Thread (23 messages) 23 messages, 3 authors, 2017-11-24

Re: MPK: removing a pkey

From: Dave Hansen <dave.hansen@linux.intel.com>
Date: 2017-11-23 15:09:18
Also in: linux-api, linux-mm

On 11/23/2017 04:38 AM, Florian Weimer wrote:
On 11/22/2017 05:32 PM, Dave Hansen wrote:
quoted
On 11/22/2017 08:21 AM, Florian Weimer wrote:
quoted
On 11/22/2017 05:10 PM, Dave Hansen wrote:
quoted
On 11/22/2017 04:15 AM, Florian Weimer wrote:
quoted
On 11/22/2017 09:18 AM, Vlastimil Babka wrote:
quoted
And, was the pkey == -1 internal wiring supposed to be exposed to the
pkey_mprotect() signal, or should there have been a pre-check
returning
EINVAL in SYSCALL_DEFINE4(pkey_mprotect), before calling
do_mprotect_pkey())? I assume it's too late to change it now
anyway (or
not?), so should we also document it?
I think the -1 case to the set the default key is useful because it
allows you to use a key value of -1 to mean “MPK is not supported”,
and
still call pkey_mprotect.
The behavior to not allow 0 to be set was unintentional and is a bug.
We should fix that.
On the other hand, x86-64 has no single default protection key due to
the PROT_EXEC emulation.
No, the default is clearly 0 and documented to be so.  The PROT_EXEC
emulation one should be inaccessible in all the APIs so does not even
show up as *being* a key in the API.
I should have been more explicit: the EXEC pkey does not show up in the
syscall API.
I see key 1 in /proc for a PROT_EXEC mapping.  If I supply an explicit
protection key, that key is used, and the page ends up having read
access enabled.

The key is also visible in the siginfo_t argument on read access to a
PROT_EXEC mapping with the default key, so it's not just /proc:

page 1 (0x7f008242d000): read access denied
  SIGSEGV address: 0x7f008242d000
  SIGSEGV code: 4
  SIGSEGV key: 1

I'm attaching my test.
Yes, it is exposed there.  But, as a non-allocated pkey, the intention
in the kernel was to make sure that it could not be passed to the syscalls.
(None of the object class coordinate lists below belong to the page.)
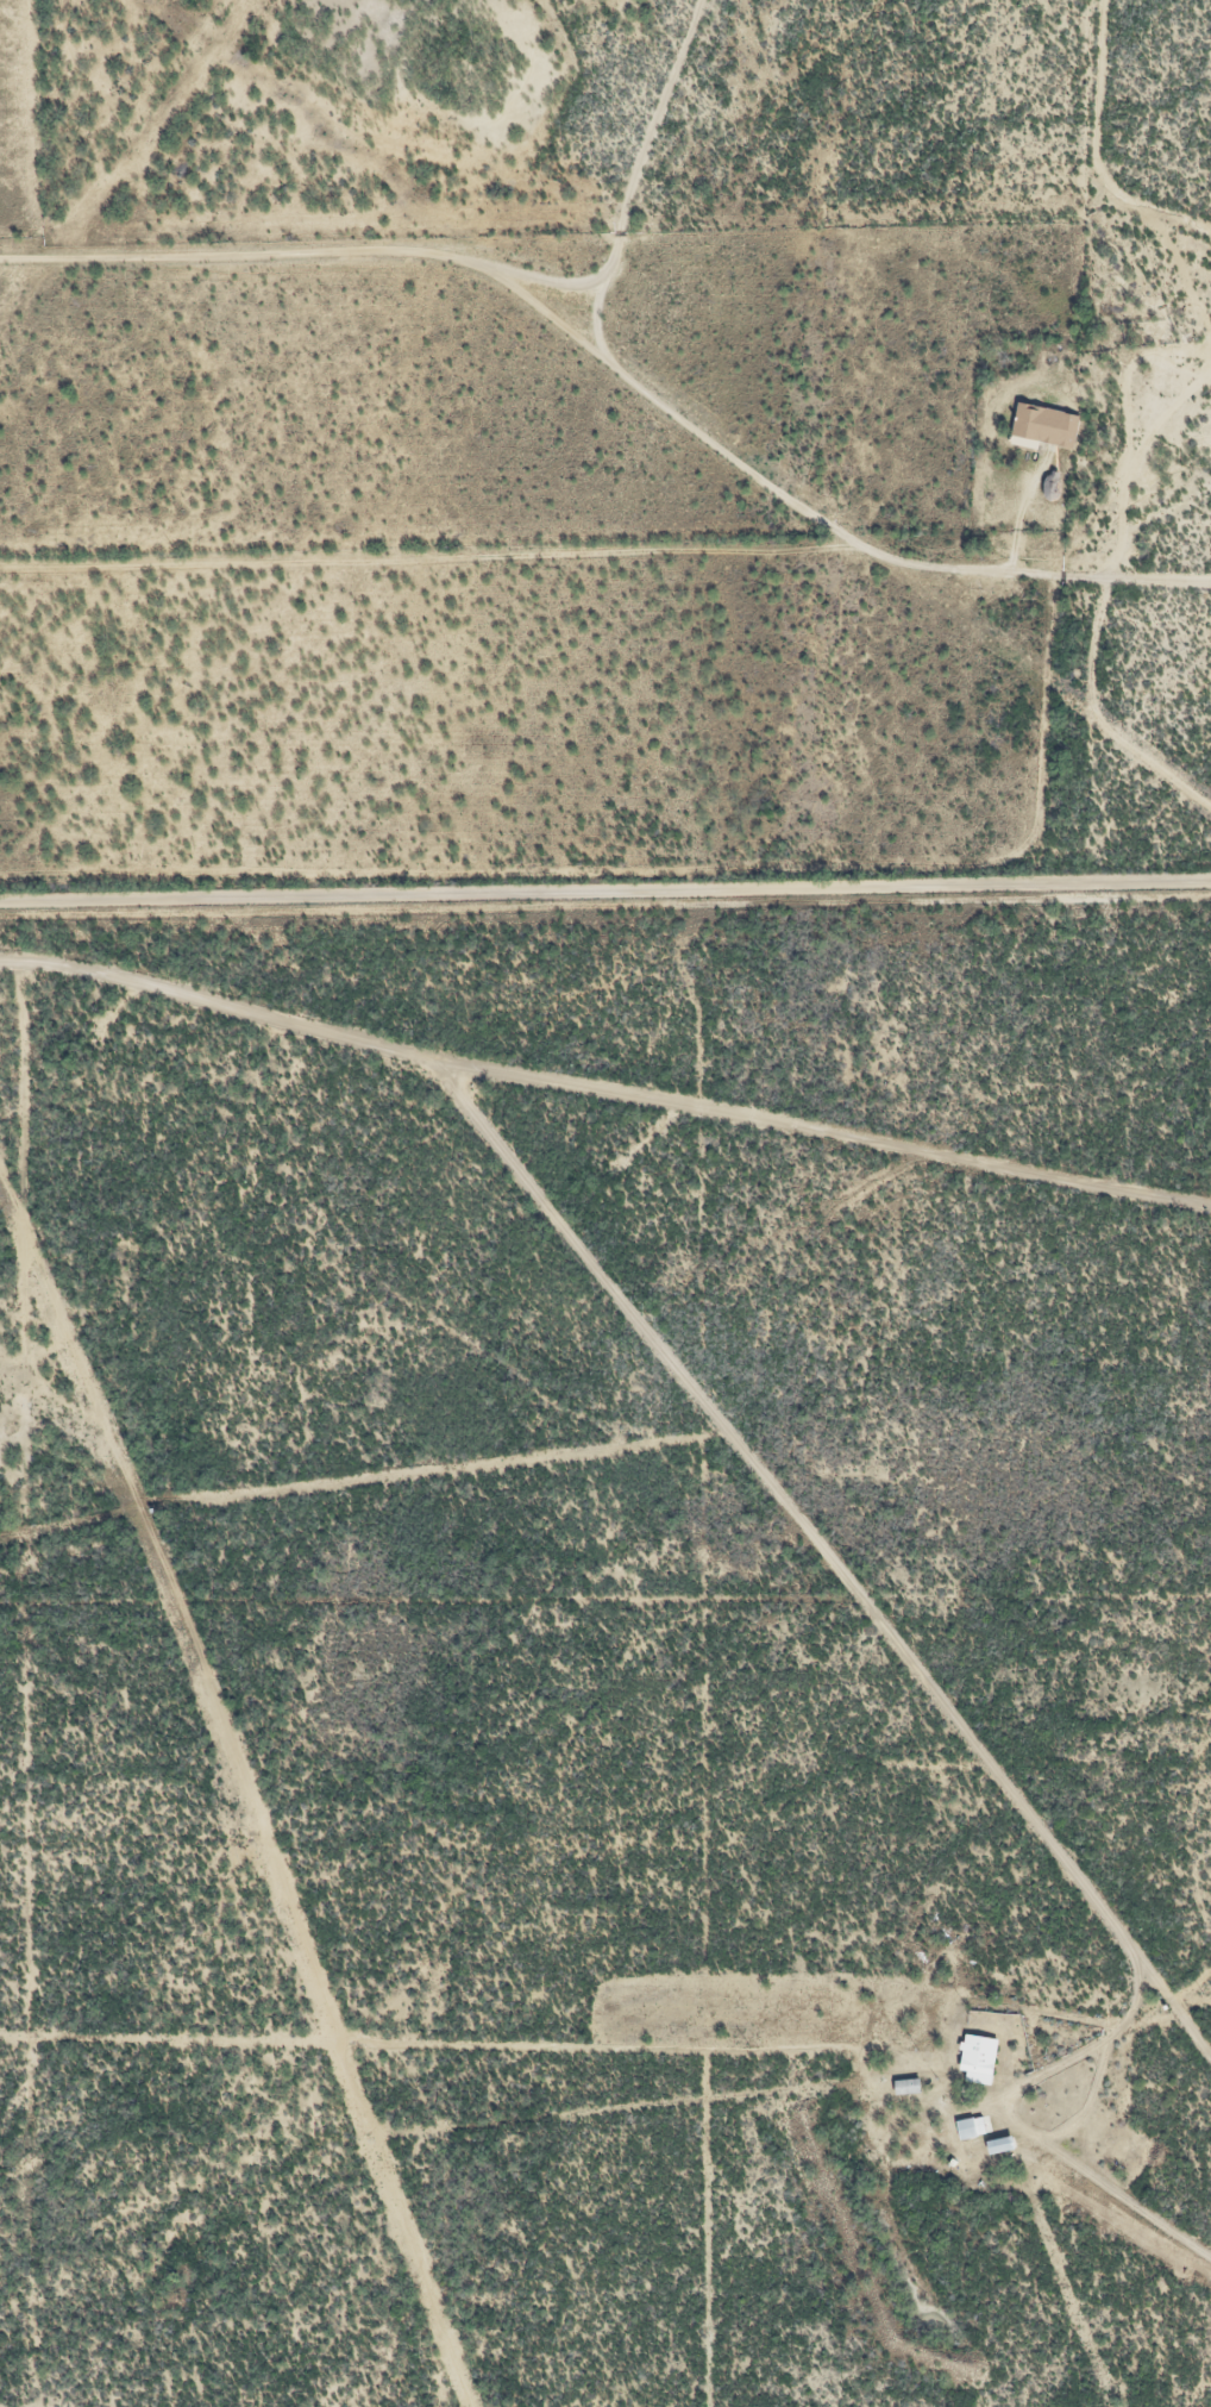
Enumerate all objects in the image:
road: (666, 407)
building: (1045, 421)
road: (642, 1471)
road: (1102, 1762)
building: (979, 2049)
building: (972, 2123)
If that behavior is broken, we should probably fix it.
quoted
The fact that it's implemented
with pkeys should be pretty immaterial other than the fact that you
can't touch the high bits in PKRU.
I don't see a restriction for PKRU updates.  If I write zero to the PKRU
register, PROT_EXEC implies PROT_READ, as I would expect.
I'll rephrase:
	
	The fact that it's implemented with pkeys should be pretty
	immaterial other than the fact that you must not touch the bits
	controlling PROT_EXEC in PKRU if you want to keep it working.

There is no restriction which is *enforced*.  It's just documented.